Our scriptures speak about the reality of God meeting us when we are empty and providing a transformation that is beyond us. The Jesus in Mark’s gospel who sacrificed his life was granted resurrection and a power over death and violence that nothing could take a way.
Some friends of mine, Jeff and Kristen Kidder, started a Christian community in Frogtown, a very impoverished section of St. Paul, after having gone to Haiti and experiencing such deep connection and nourishment with people there, fellow Christians who were in poverty, that they wanted to find some way to live out a solidarity with people in poverty here in the metro. So they moved to Frogtown with a few other friends and made a commitment not to work full time, so that they could have time to cultivate friendships in the neighborhood and support especially the kids who were in the neighborhood. Time and again the Kidders have run out of resources and have been in a bind. But they tell me that also, again and again, as they have sought to be faithful to their sense of God’s call in their life, God has granted them help when they most needed it and least expected it. There is a verse in 2 Corinthians that says God’s power is made perfect in human weakness, that God’s grace is enough for us. Indeed everything we have is granted by God in any case, but we tend to forget that the more power and possessions we have.

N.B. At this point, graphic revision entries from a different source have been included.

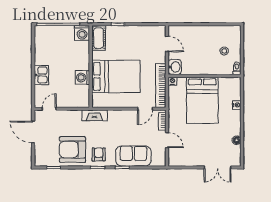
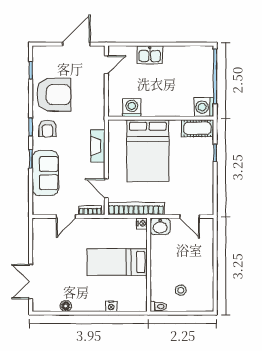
door: (167, 44) -> (190, 216), hinge flipped
washing machine: (83, 77) -> (132, 108), moved
bed: (202, 100) -> (117, 262), width x0.67
door: (49, 109) -> (106, 65), hinge flipped
fireplace: (94, 115) -> (98, 146), moved
armchair: (72, 149) -> (54, 95), turned 90
armchair: (99, 154) -> (47, 128), turned 90

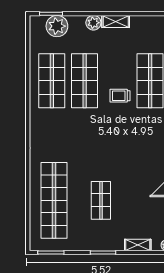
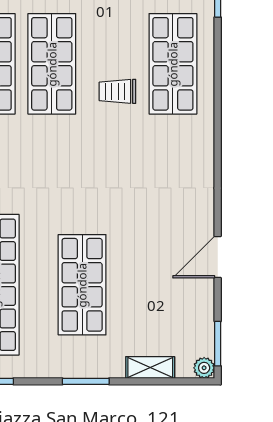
shop shelf: (101, 200) -> (82, 285), width x1.43, depth x1.36

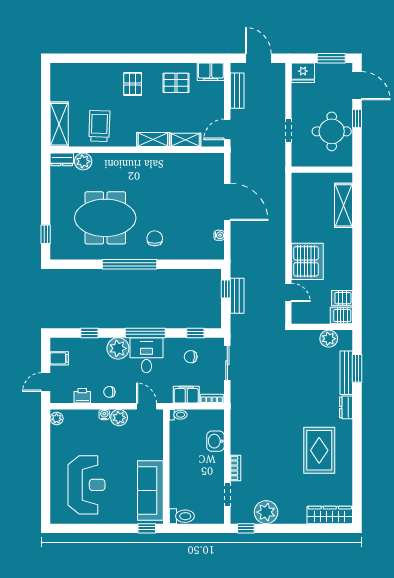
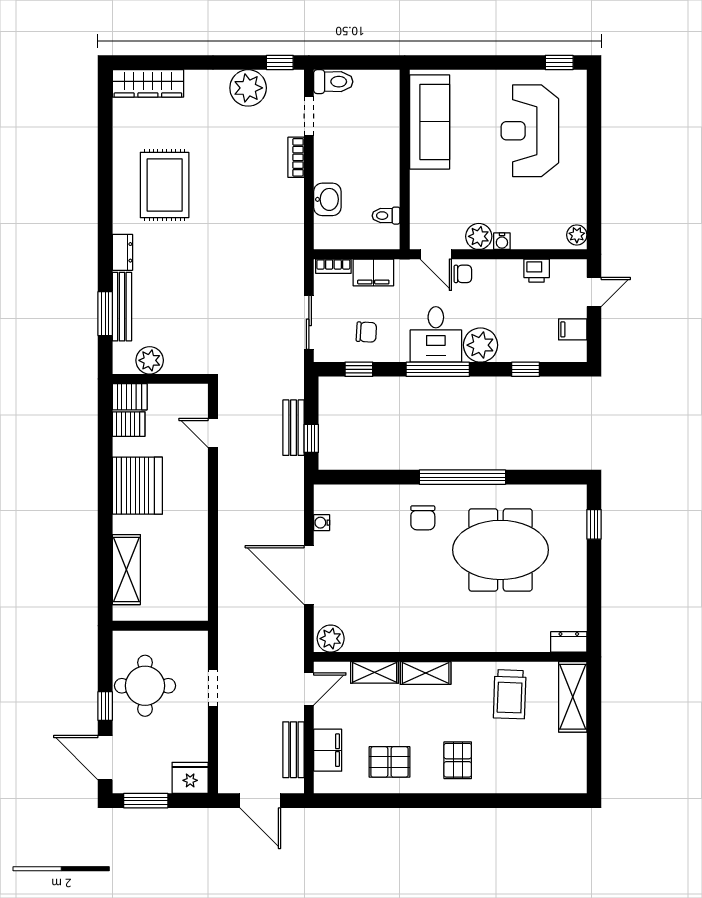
filing cabinet: (211, 72) -> (328, 750), moved, turned 90
plant: (83, 161) -> (331, 639), moved
server rack: (307, 261) -> (137, 486), moved, turned 180
chair: (109, 392) -> (463, 274), moved
toilet: (178, 415) -> (386, 216), moved
toilet: (182, 516) -> (333, 82), moved, turned 180
window: (147, 528) -> (559, 63), moved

I will be honest with you. When I learned last night that I needed to preach this morning, I felt a little like the widow from Sidon who was in possession of her last meal, who was then being asked to give some food to Elijah. But each of you have had situations like that, and each of us face moments in our lives every day when we have a choice between generosity and fear, a choice between being safe and taking risks in order to follow the way of Jesus. I’m not saying we shouldn’t have good boundaries.
We should. But our God meets us exactly where we don’t have what it takes, when we aren’t enough, when the best we can offer isn’t worth much in the way the world measures things. This week, I’d invite you to pay attention to where you come to the end of your resources, or to the end of your comfort zone, and ask, where is God in this? What is God asking me to do in this situation? How might God turn my small offering into life for others? Our God is able to work through us when we show up and offer who we really are, whether we give a penny or everything we have.